- Colour: shiny black back and head with bright yellow-green markings, and dark brown to black legs.
- Distinctive feature: violin-shaped markings on its back (after which it is named).
- Size: about 2 cm.
- Diet: nectar and pollen from flowers, and occasionally leaves. The larvae (grubs) feed on rotten wood in the soil.
- Flight: strong during the day, moving between trees to feed. It buzzes loudly while flying.
- Breeding: adults emerge from the soil in early summer to mate. The female lays eggs in rotting logs or damp soil under logs. After grubs hatch they live in the soil then build a cocoon made from soil and debris, where they pupate, or transform, into their adult beetle form.
What to Observe
- Presence (to establish the first and last sighting for the season)

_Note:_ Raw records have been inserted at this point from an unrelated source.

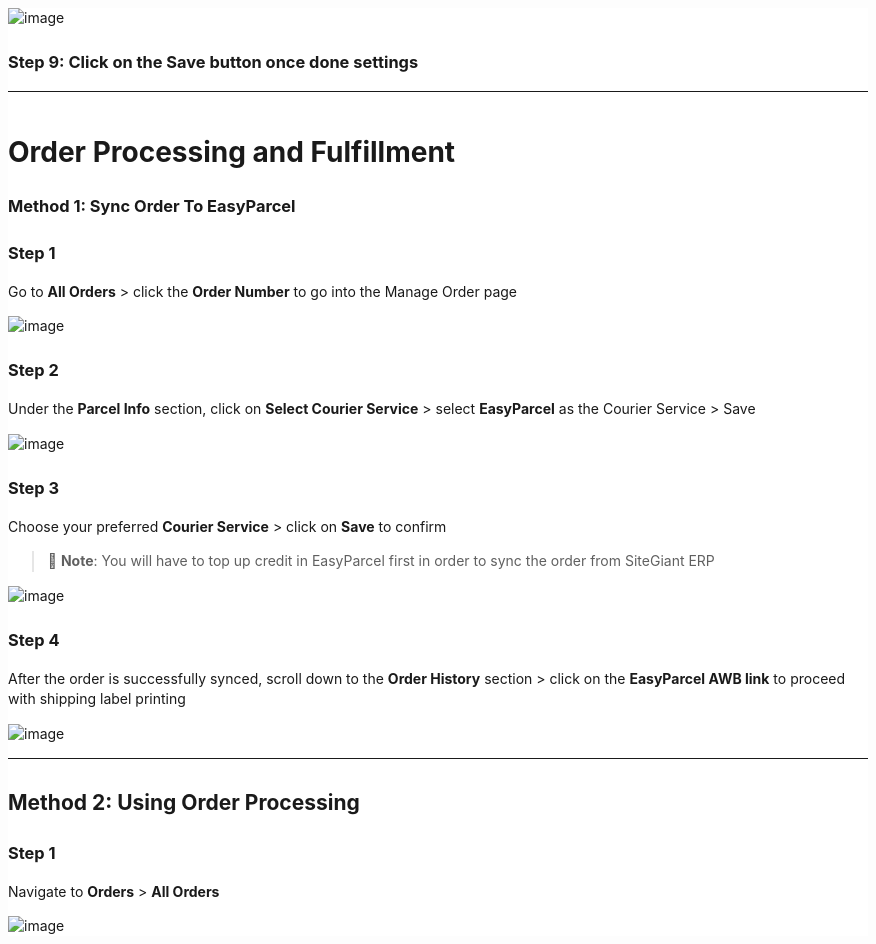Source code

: <img width="860" height="1287" alt="image" src="https://github.com/user-attachments/assets/d0f67e40-52b1-4346-9c01-023eca76b8e6" />

### Step 9: Click on the Save button once done settings


---

# Order Processing and Fulfillment

### Method 1: Sync Order To EasyParcel

### Step 1
Go to **All Orders** > click the **Order Number** to go into the Manage Order page

<img width="1898" height="732" alt="image" src="https://github.com/user-attachments/assets/675e2c3c-72d2-4be9-a82b-3a12b3cd1d13" />


### Step 2
Under the **Parcel Info** section, click on **Select Courier Service** > select **EasyParcel** as the Courier Service > Save

<img width="1592" height="718" alt="image" src="https://github.com/user-attachments/assets/96329e95-17e5-45a7-8df7-bfcb178d72bf" />


### Step 3
Choose your preferred **Courier Service** > click on **Save** to confirm

> 📌 **Note**: You will have to top up credit in EasyParcel first in order to sync the order from SiteGiant ERP

<img width="741" height="691" alt="image" src="https://github.com/user-attachments/assets/4e23fa7a-b756-4d0d-ab2c-b201db257899" />


### Step 4
After the order is successfully synced, scroll down to the **Order History** section > click on the **EasyParcel AWB link** to proceed with shipping label printing

<img width="1595" height="988" alt="image" src="https://github.com/user-attachments/assets/a0aa59eb-4799-469a-8f0c-05e4190d73b9" />


---

## Method 2: Using Order Processing

### Step 1
Navigate to **Orders** > **All Orders**

<img width="255" height="372" alt="image" src="https://github.com/user-attachments/assets/ec85f71d-3366-4079-95c0-94ccb63514ac" />

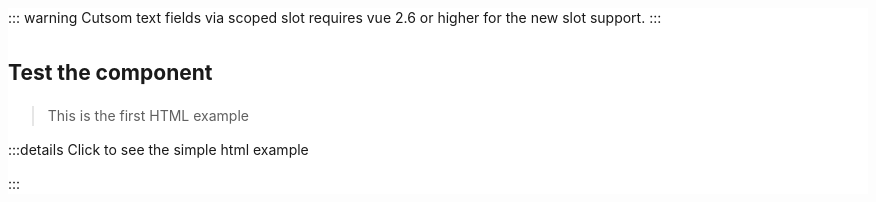 ::: warning
Cutsom text fields via scoped slot requires vue 2.6 or higher for the new slot support.
:::

## Test the component

> This is the first HTML example

<eg-base>
  <eg-autocomplete />
</eg-base>

:::details Click to see the simple html example

<eg-base>
  <eg-basic-autocomplete />
</eg-base>

:::
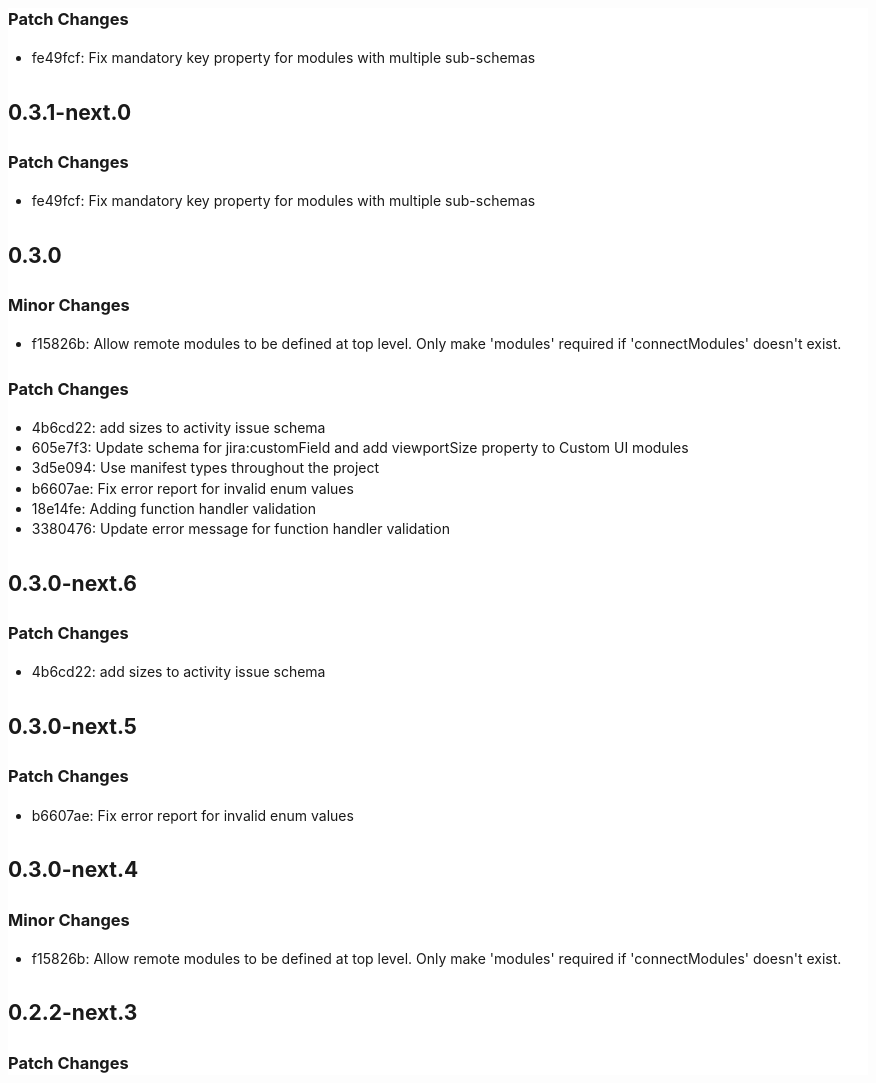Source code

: ### Patch Changes

- fe49fcf: Fix mandatory key property for modules with multiple sub-schemas

## 0.3.1-next.0

### Patch Changes

- fe49fcf: Fix mandatory key property for modules with multiple sub-schemas

## 0.3.0

### Minor Changes

- f15826b: Allow remote modules to be defined at top level. Only make 'modules' required if 'connectModules' doesn't exist.

### Patch Changes

- 4b6cd22: add sizes to activity issue schema
- 605e7f3: Update schema for jira:customField and add viewportSize property to Custom UI modules
- 3d5e094: Use manifest types throughout the project
- b6607ae: Fix error report for invalid enum values
- 18e14fe: Adding function handler validation
- 3380476: Update error message for function handler validation

## 0.3.0-next.6

### Patch Changes

- 4b6cd22: add sizes to activity issue schema

## 0.3.0-next.5

### Patch Changes

- b6607ae: Fix error report for invalid enum values

## 0.3.0-next.4

### Minor Changes

- f15826b: Allow remote modules to be defined at top level. Only make 'modules' required if 'connectModules' doesn't exist.

## 0.2.2-next.3

### Patch Changes

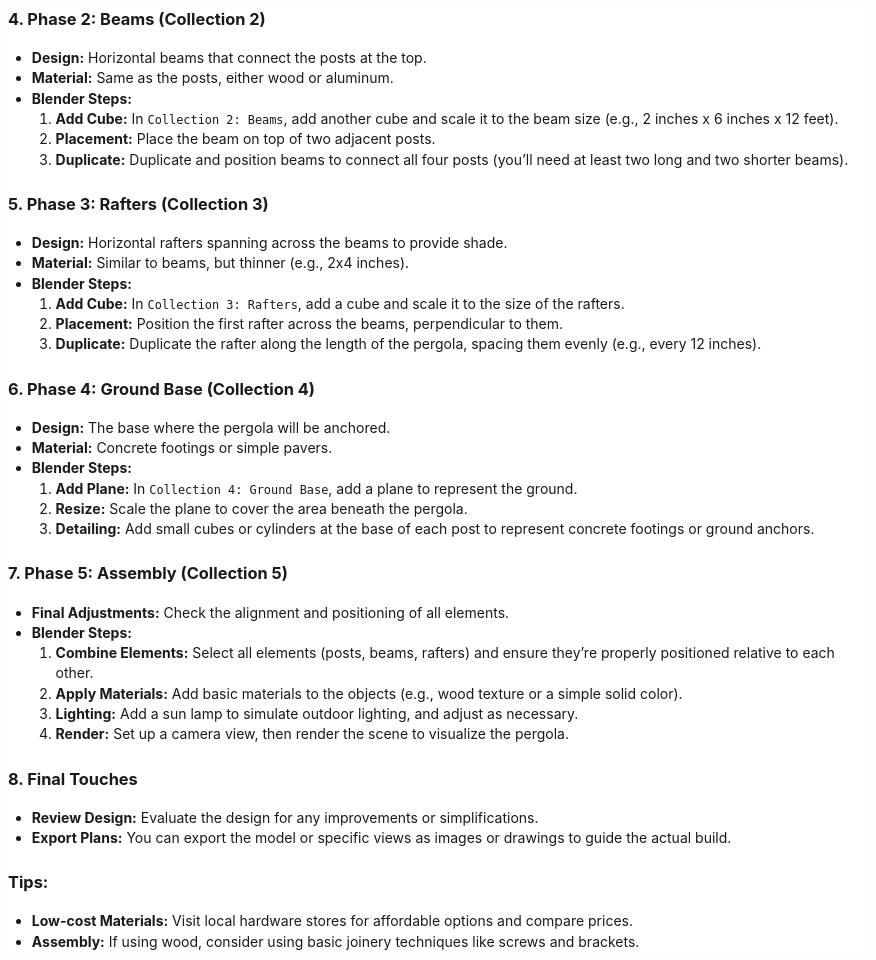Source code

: ### 4. **Phase 2: Beams (Collection 2)**

- **Design:** Horizontal beams that connect the posts at the top.
- **Material:** Same as the posts, either wood or aluminum.
- **Blender Steps:**
  1.  **Add Cube:** In `Collection 2: Beams`, add another cube and scale it to the beam size (e.g., 2 inches x 6 inches x 12 feet).
  2.  **Placement:** Place the beam on top of two adjacent posts.
  3.  **Duplicate:** Duplicate and position beams to connect all four posts (you’ll need at least two long and two shorter beams).

### 5. **Phase 3: Rafters (Collection 3)**

- **Design:** Horizontal rafters spanning across the beams to provide shade.
- **Material:** Similar to beams, but thinner (e.g., 2x4 inches).
- **Blender Steps:**
  1.  **Add Cube:** In `Collection 3: Rafters`, add a cube and scale it to the size of the rafters.
  2.  **Placement:** Position the first rafter across the beams, perpendicular to them.
  3.  **Duplicate:** Duplicate the rafter along the length of the pergola, spacing them evenly (e.g., every 12 inches).

### 6. **Phase 4: Ground Base (Collection 4)**

- **Design:** The base where the pergola will be anchored.
- **Material:** Concrete footings or simple pavers.
- **Blender Steps:**
  1.  **Add Plane:** In `Collection 4: Ground Base`, add a plane to represent the ground.
  2.  **Resize:** Scale the plane to cover the area beneath the pergola.
  3.  **Detailing:** Add small cubes or cylinders at the base of each post to represent concrete footings or ground anchors.

### 7. **Phase 5: Assembly (Collection 5)**

- **Final Adjustments:** Check the alignment and positioning of all elements.
- **Blender Steps:**
  1.  **Combine Elements:** Select all elements (posts, beams, rafters) and ensure they’re properly positioned relative to each other.
  2.  **Apply Materials:** Add basic materials to the objects (e.g., wood texture or a simple solid color).
  3.  **Lighting:** Add a sun lamp to simulate outdoor lighting, and adjust as necessary.
  4.  **Render:** Set up a camera view, then render the scene to visualize the pergola.

### 8. **Final Touches**

- **Review Design:** Evaluate the design for any improvements or simplifications.
- **Export Plans:** You can export the model or specific views as images or drawings to guide the actual build.

### **Tips:**

- **Low-cost Materials:** Visit local hardware stores for affordable options and compare prices.
- **Assembly:** If using wood, consider using basic joinery techniques like screws and brackets.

ClimateWatch Science Advisor
Warmer conditions, as a result of climate change, could mean that beetle larvae develop more quickly and become adults sooner. If their food sources don’t also start flowering earlier, there is a possibility that the beetles will have to change their feeding behaviour or their populations could diminish. (Ian Endersby, personal communication).
When To Look
- From early summer (December) when adults emerge from the soil.
Where To Look
- Generally in heath and woodlands of south-eastern Australia, although they have been found in all states except Western Australia.
- Among the blossoms of flowering trees and shrubs, including roses.
- This map may not indicate the entire distribution.
CSIRO 1991. The Insects of Australia. CSIRO Publishing.
Goode, J 1980. Insects of Australia. Angus & Robertson Publishers.
Hawkeswood T 1987. Beetles of Australia. Angus & Robertson Publishers.
- Green Scarab Beetle: has a shiny green back with no distinct markings.
- Jewel Beetle: has red markings on its back.
- Golden Stag Beetle: has a yellow-green shiny back with no distinct markings.
- Other Scarab beetle (Dilochrosis spp. or Chondropyga dorsalis): both have brown to black markings on a gold back (rather than gold markings on a dark brown back) and lack the violin-shaped markings on their backs.
Did You Know?
Despite its vivid colours, it is harmless to humans.
It has a cut-away in the sides of its forewings (front wings) that allows it to use its hindwings (back wings) for flight while barely raising its forewings. This allows it to fly more swiftly and accurately than many other beetles.